**Task item:**
Look over the material below and count the lines that include "counter". Give only the total.
BEGIN
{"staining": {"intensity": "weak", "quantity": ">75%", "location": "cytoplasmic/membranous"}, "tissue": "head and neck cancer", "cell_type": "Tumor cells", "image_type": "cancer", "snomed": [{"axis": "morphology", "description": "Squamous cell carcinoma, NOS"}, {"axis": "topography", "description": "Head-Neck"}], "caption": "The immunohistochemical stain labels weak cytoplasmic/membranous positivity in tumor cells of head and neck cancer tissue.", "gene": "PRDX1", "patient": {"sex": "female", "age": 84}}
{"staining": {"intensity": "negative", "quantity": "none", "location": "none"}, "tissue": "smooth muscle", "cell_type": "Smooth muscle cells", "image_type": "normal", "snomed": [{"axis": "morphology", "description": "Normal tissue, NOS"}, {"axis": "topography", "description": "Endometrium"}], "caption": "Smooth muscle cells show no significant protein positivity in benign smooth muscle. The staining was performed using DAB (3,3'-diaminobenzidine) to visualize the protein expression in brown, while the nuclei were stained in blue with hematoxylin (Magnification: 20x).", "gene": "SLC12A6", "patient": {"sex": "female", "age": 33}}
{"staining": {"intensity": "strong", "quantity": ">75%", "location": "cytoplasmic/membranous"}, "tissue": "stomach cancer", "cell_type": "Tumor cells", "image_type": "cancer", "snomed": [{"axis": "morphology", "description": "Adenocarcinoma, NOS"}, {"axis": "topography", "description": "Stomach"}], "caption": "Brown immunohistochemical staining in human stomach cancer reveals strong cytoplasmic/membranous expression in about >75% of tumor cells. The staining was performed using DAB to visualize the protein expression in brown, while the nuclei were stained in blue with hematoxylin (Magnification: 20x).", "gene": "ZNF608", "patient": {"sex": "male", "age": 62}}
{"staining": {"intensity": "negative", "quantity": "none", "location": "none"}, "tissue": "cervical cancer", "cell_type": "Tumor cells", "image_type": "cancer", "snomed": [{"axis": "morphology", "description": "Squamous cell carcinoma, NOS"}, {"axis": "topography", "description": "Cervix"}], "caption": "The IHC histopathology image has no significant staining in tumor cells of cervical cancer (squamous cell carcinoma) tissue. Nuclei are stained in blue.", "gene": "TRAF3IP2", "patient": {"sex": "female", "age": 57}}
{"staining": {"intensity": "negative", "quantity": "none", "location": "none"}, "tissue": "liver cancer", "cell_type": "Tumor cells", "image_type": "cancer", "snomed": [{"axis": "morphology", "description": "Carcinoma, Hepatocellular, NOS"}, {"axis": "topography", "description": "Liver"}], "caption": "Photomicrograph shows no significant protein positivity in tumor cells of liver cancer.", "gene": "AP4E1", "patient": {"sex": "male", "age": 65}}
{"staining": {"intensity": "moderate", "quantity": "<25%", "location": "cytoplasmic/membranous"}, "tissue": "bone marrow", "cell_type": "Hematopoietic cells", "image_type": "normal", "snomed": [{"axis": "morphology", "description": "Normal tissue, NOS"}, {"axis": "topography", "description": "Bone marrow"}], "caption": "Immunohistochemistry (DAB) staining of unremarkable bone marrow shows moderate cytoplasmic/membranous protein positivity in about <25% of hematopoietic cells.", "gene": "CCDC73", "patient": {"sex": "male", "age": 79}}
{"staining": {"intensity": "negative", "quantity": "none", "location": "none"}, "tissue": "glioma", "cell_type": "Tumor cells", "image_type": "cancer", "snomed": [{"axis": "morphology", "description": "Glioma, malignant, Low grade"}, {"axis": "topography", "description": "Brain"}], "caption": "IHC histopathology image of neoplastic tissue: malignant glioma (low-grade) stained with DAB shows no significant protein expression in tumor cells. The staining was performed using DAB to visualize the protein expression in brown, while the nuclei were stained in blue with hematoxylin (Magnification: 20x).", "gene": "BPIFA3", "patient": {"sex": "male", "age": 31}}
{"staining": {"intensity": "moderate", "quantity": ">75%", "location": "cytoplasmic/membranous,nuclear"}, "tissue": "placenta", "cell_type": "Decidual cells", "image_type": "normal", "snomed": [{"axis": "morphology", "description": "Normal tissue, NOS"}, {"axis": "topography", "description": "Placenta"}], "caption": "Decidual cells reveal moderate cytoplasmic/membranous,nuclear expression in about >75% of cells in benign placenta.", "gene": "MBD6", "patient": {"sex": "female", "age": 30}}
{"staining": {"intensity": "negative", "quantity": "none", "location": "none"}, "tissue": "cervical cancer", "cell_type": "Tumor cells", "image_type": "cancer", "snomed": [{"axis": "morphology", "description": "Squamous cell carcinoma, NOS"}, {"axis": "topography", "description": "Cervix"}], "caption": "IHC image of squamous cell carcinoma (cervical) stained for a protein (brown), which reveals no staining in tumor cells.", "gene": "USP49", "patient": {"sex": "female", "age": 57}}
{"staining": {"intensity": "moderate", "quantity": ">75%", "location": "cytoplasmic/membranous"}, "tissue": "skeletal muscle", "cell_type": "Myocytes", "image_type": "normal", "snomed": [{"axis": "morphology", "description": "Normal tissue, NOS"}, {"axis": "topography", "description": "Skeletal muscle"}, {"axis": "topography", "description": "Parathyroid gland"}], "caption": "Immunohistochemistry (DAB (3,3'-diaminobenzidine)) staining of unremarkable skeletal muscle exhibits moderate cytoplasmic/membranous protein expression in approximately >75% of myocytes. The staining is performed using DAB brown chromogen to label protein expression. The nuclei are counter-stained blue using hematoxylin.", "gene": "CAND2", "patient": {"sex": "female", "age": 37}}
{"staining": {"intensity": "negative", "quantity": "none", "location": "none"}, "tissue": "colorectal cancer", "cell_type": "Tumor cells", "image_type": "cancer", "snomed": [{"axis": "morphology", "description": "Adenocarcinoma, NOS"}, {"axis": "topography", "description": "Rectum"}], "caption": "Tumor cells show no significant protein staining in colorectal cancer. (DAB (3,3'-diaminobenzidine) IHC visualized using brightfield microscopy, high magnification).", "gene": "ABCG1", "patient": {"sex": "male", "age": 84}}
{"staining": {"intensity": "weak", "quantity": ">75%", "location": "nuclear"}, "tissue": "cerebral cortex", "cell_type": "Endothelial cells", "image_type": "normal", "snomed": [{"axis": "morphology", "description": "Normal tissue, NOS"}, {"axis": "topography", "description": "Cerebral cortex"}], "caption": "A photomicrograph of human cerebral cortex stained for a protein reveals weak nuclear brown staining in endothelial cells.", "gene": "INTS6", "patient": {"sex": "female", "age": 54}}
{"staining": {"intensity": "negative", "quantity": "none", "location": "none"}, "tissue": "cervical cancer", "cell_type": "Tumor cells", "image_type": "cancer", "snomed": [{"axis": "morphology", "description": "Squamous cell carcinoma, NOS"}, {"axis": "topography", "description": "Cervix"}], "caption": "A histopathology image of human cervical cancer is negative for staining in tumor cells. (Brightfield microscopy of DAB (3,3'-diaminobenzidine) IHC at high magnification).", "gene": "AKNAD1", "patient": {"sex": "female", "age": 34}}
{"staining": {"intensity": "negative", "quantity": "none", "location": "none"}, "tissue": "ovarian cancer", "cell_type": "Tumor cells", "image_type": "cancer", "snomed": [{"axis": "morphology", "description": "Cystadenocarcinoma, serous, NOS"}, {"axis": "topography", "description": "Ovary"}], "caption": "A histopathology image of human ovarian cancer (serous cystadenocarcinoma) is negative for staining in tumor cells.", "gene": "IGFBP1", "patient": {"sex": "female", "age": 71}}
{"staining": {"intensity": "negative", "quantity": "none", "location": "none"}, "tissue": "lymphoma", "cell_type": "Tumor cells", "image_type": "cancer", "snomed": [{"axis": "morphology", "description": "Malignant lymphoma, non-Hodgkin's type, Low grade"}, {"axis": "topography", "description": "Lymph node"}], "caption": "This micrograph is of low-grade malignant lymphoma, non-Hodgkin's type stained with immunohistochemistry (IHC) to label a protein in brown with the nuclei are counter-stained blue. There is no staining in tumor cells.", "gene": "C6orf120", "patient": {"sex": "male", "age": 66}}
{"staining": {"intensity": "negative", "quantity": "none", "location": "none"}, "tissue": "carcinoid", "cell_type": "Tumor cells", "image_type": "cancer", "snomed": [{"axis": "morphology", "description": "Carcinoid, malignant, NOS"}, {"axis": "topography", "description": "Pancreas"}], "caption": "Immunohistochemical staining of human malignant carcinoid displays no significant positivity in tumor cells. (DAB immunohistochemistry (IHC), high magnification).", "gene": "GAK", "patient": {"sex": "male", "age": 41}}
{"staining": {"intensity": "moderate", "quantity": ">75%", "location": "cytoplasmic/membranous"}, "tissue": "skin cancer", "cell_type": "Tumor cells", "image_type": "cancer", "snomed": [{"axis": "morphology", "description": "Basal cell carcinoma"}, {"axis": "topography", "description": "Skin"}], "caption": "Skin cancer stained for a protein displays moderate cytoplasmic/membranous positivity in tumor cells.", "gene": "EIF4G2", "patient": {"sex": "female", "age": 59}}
END
**Response below:**
2